A different perspective from Michael Darda of MKM Partners:
It’s the NGDP, not the debt. A market monetarist perspective on the eurozone debt crisis would focus on the fact that the ECB has been negligent in providing a backdrop of reasonable NGDP growth.
The subsequent debt and interest rate surge is an effect of a collapse in actual and prospective NGDP growth rates, not the cause of it. It is up to the fiscal authorities to lay the foundation for real growth over the long run. But central banks control the nominal side, and NGDP and RGDP are highly correlated in the short run.
For countries like Spain and Italy, where NGDP is contracting and bond yields are surging, a self-sustaining debt spiral continues. While the ECB’s LTROs and rate cuts have helped financial conditions modestly (euro swap spreads have not run back to last year’s highs despite the surge in Spanish and Italian debt yields and spreads), these actions have not been sufficient to restore adequate NGDP expectations for the eurozone as a whole or the periphery in particular.
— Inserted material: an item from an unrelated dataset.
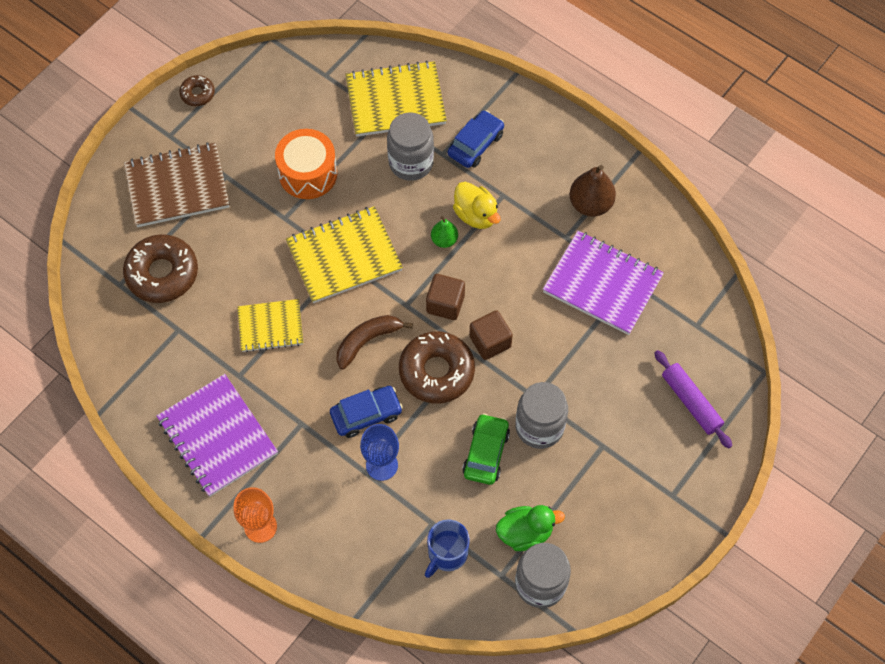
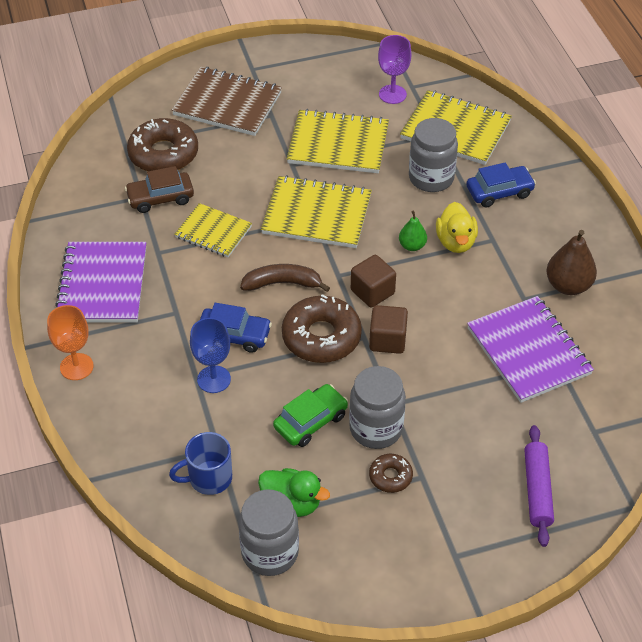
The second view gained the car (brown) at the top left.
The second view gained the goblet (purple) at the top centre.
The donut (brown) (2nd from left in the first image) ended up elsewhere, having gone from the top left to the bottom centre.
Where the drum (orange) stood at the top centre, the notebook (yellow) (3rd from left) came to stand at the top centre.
The ECB could do a lot to help the situation, but the more slowly it goes, the more it will have to do to right the ship. … At the moment, inflation-indexed swap and bond spreads suggest the ECB will undershoot 2% inflation in the near term, placing more deflationary pressure on the periphery. Moreover, we believe the ECB could justify a large-scale QE because it has missed its 4.5% per annum broad money “reference rate” for 37 consecutive months. Since velocity tends to fluctuate, it would be best for the ECB to simply institute a level target for either NGDP or the GDP price deflator and use its balance sheet and market expectations to hit the target.